Athletic trainers, coaches, strength and conditioning personnel, and administrators should be prepared to implement the EAP for each venue. When an emergency arises, the EAP ensures that effective and efficient actions are carried out.

Every EAP is developed for the purpose of maximizing the potential for successful management of an unexpected event. People involved might include athletes, coaches, fans and administrators who can help to manage the situation if the steps of the EAP are clearly communicated.

Managing the situation

Post the EAP at every venue so that coaches, players, officials and fans have access to important information when an emergency occurs. Include specific directions and the order in which they should be implemented.

Essential steps for managing the situation include:

  • Proper assessment of the circumstances.
  • Determination of the urgency for advanced emergency care and transportation.
  • Implementation of necessary life support procedures.
  • Communication with emergency medical personnel.
  • Facilitation of emergency medical personnel access to the site.

The person who manages these steps varies, depending on the availability of trained medical personnel. The most important piece of equipment to have available for a medical emergency is an automated external defibrillator (AED). An AED needs to be regularly maintained and readily accessible at every athletic event.

Include the participation of all athletic department personnel in the EAP development process.
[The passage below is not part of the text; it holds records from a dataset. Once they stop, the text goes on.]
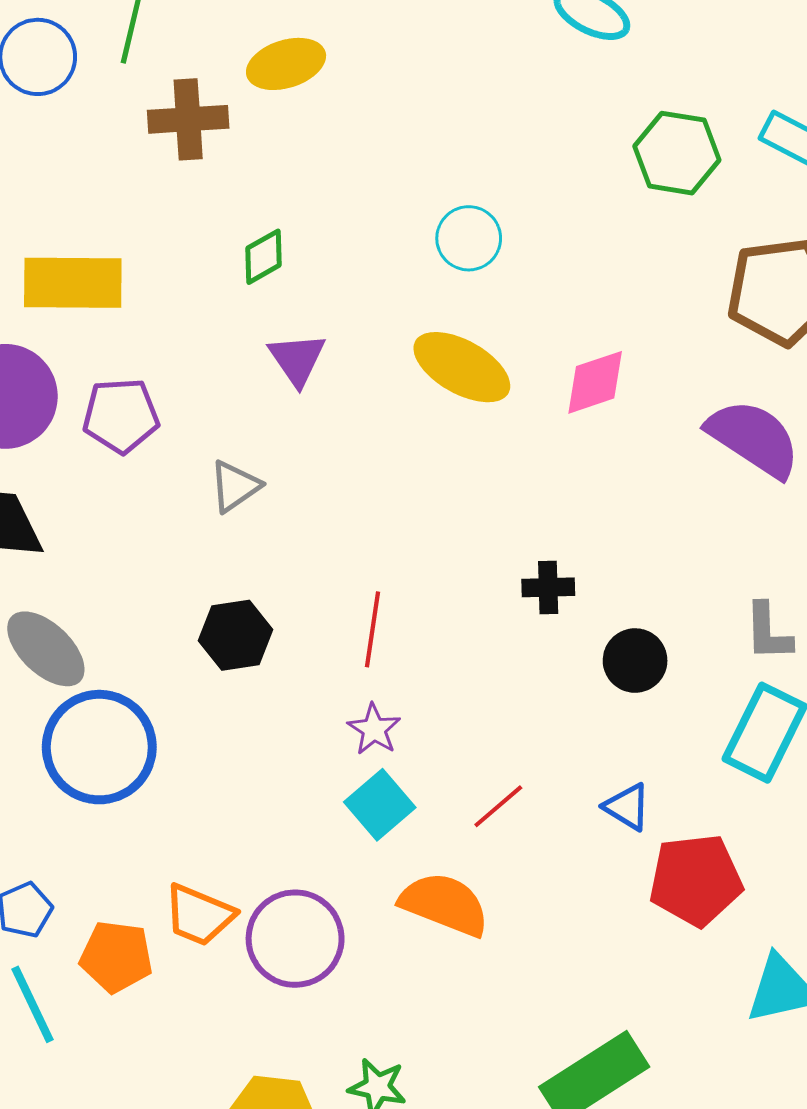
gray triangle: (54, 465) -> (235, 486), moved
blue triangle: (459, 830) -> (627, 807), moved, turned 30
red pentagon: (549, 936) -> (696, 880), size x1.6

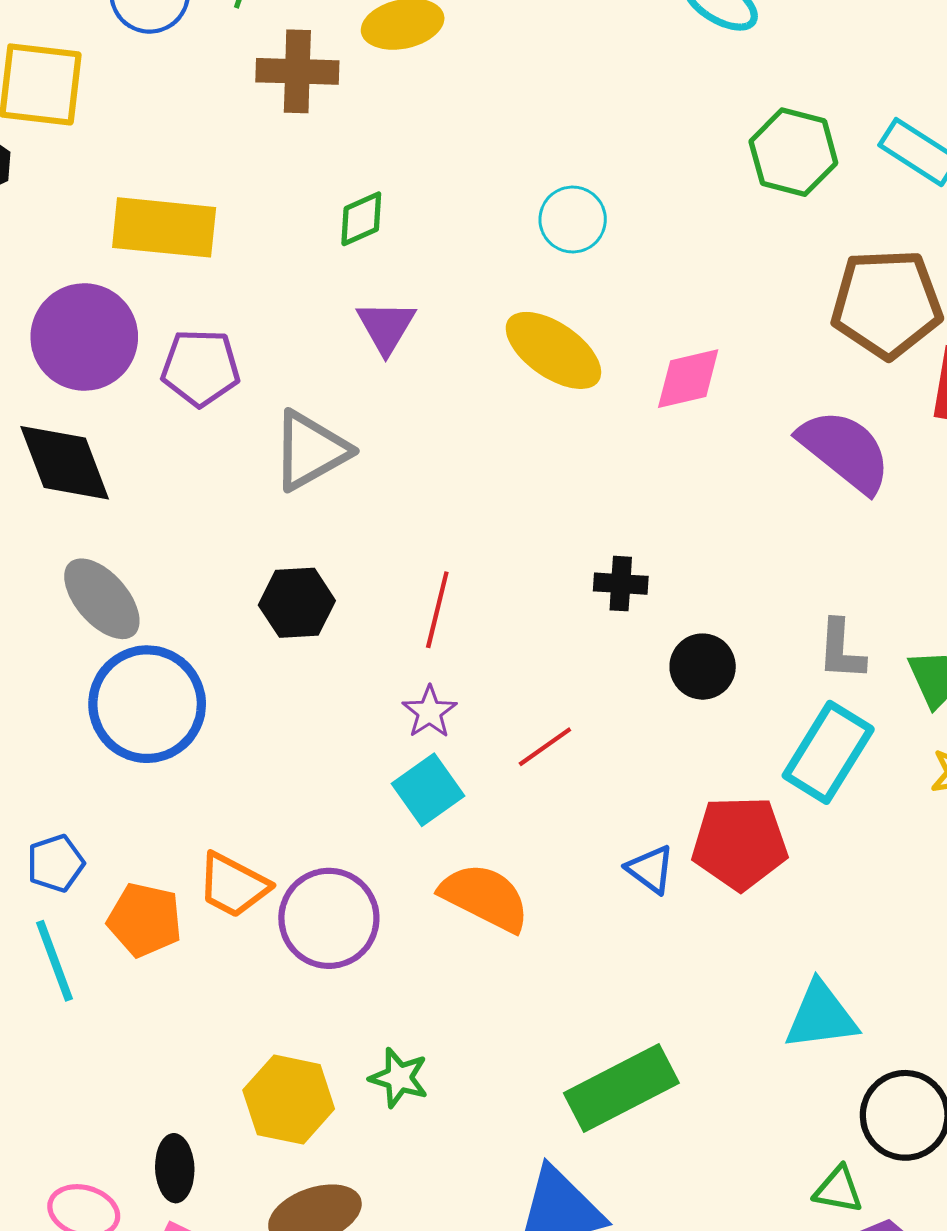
gray triangle: (235, 486) -> (310, 451), size x1.5
red line: (498, 806) -> (545, 747), moved
blue triangle: (627, 807) -> (651, 869), moved
red pentagon: (696, 880) -> (740, 843), moved

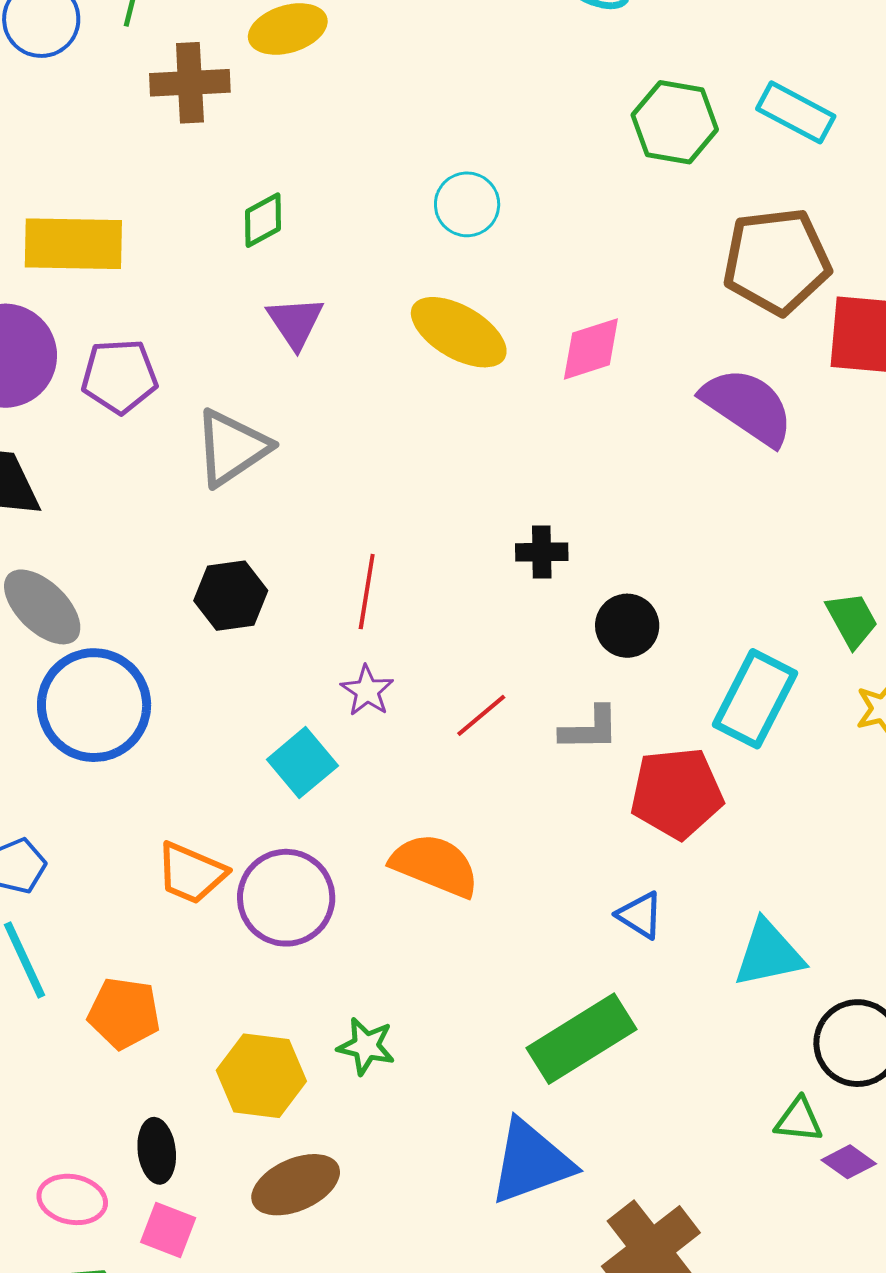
gray L-shape: (841, 650) -> (590, 729), moved, turned -90
cyan square: (428, 790) -> (302, 763), moved
blue triangle: (651, 869) -> (640, 915), moved
orange pentagon: (145, 920) -> (124, 1013), moved

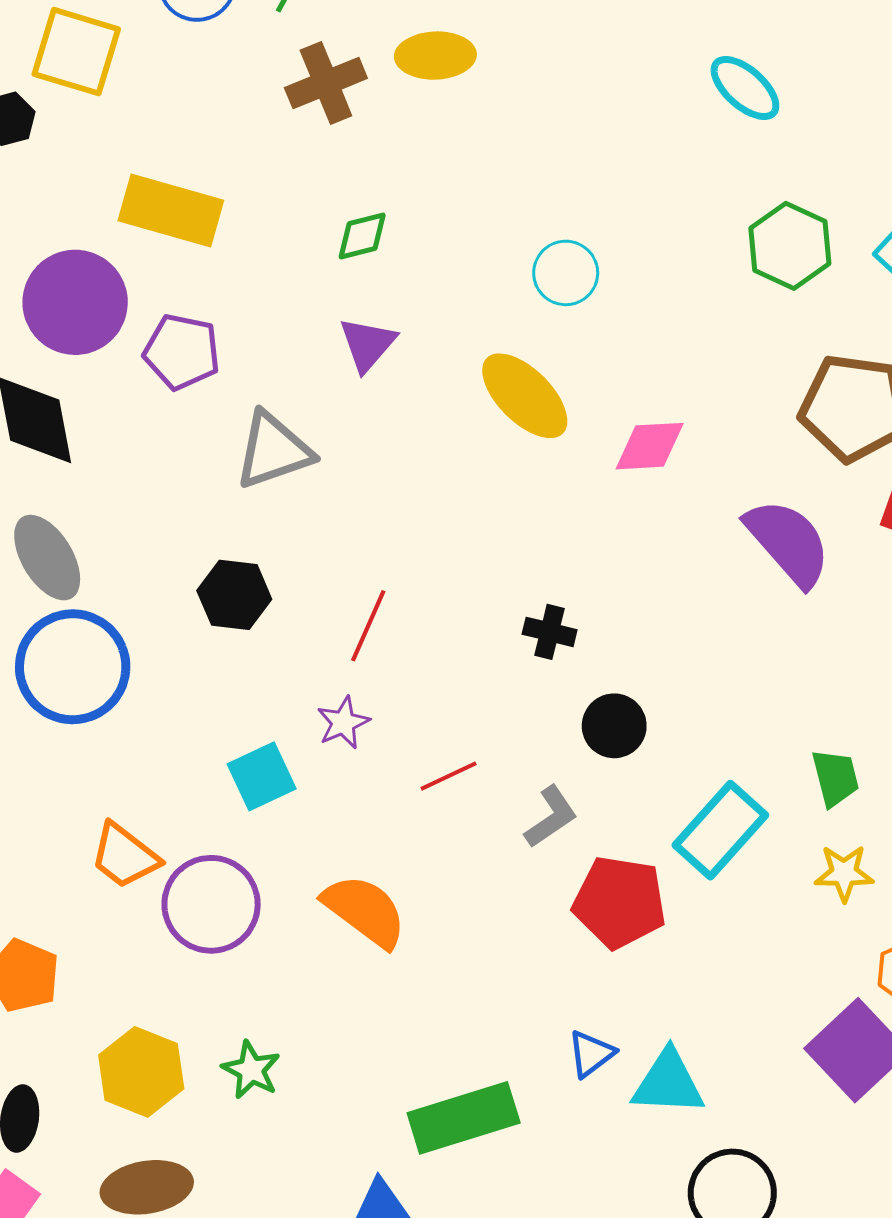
brown cross: (190, 83) -> (326, 83), turned -34
gray L-shape: (590, 729) -> (551, 817), turned -48
blue triangle: (640, 915) -> (591, 1054), moved, turned 36

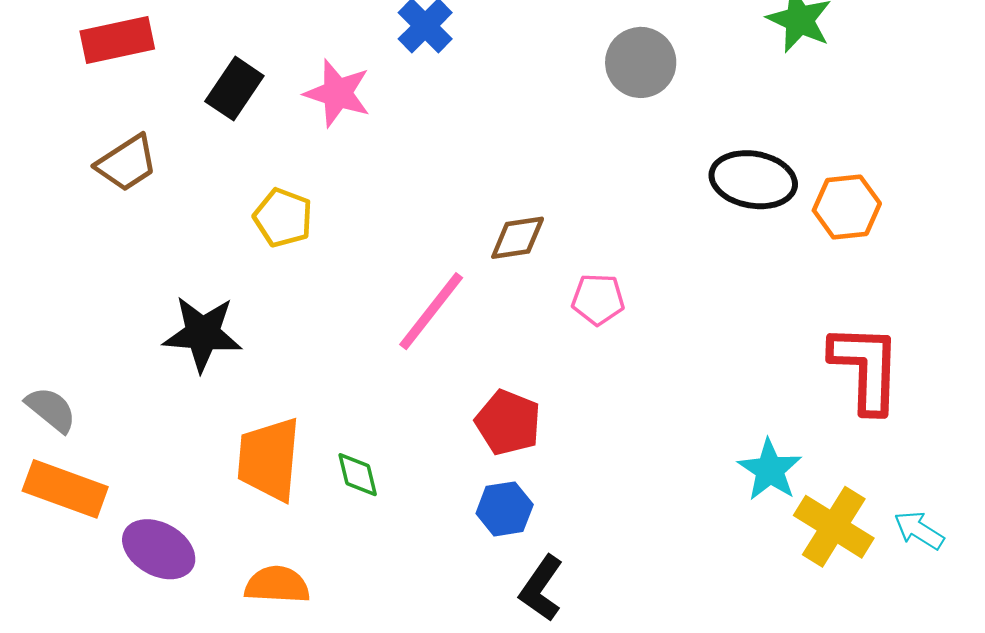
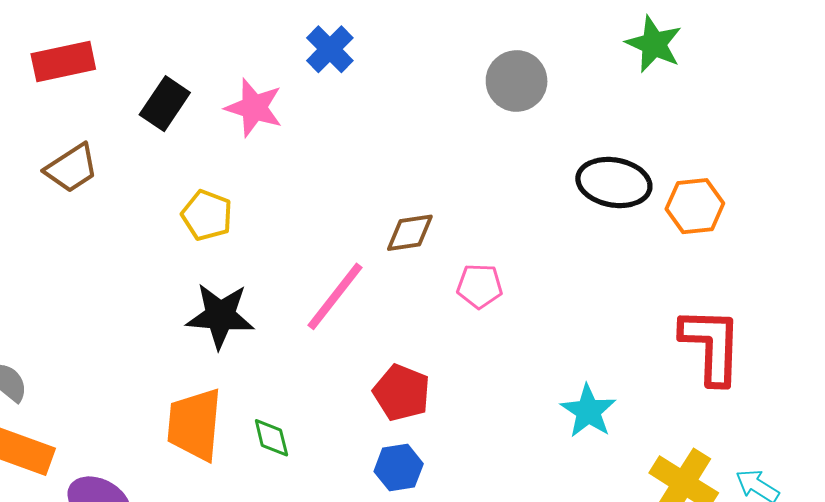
black star: (203, 334) -> (220, 316), moved
cyan star: (770, 470) -> (588, 411), moved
Typically, an athletic trainer is responsible for initial development of an EAP, which is reviewed and approved by the team physician.

The next step is the review of the EAP with local emergency medical services (EMS) personnel who need to understand the initial care that’s to be implemented prior to their arrival on the scene and the transfer of care for patient transportation. This communication is vital to avoid the confusion and conflict that could arise during the process of transferring care of an injured athlete to EMS personnel. Engaging local EMS personnel in EAP development establishes their capabilities, which might have implications for the procedures that need to be administered prior to the arrival of EMS personnel.

The final step in the EAP development process is a final internal review approval by a committee of designated individuals who understand the importance of having documentation of the procedures to be followed.

Rehearsing the procedures

After an EAP is developed, rehearse its procedures. Do this by staging a simulated emergency scenario at a practice session. The involved personnel can be given notification that this EAP rehearsal is taking place.

Having an individual to portray a patient with a given condition provides a useful and necessary test of the effectiveness of an EAP.

For example, simulation of a cardiac arrest determines the amount of time required to bring an AED to the scene. Document the results of such rehearsals. EAP rehearsal is recommended at least once per calendar year for each venue. Failure to perform an EAP rehearsal is like putting an athlete in a crucial game situation without practicing beforehand—the likelihood for success is low.

Whenever an EAP has been implemented in an actual emergency situation, conduct a formal review of its effectiveness. Every time EMS personnel are called upon to respond to a suspected or actual medical emergency, have an EAP committee discuss what happened. Specifically, the committee identifies what worked well and any improvements to be made in the existing procedures, including facility modifications for improved access or the availability of appropriate equipment.

The health and well-being of all student-athletes is a high priority for athletic administrators. We recommend establishing EAPs for every athletic facility and venue. Prioritization of the EAP development process makes an important difference in the outcome of an unexpected event.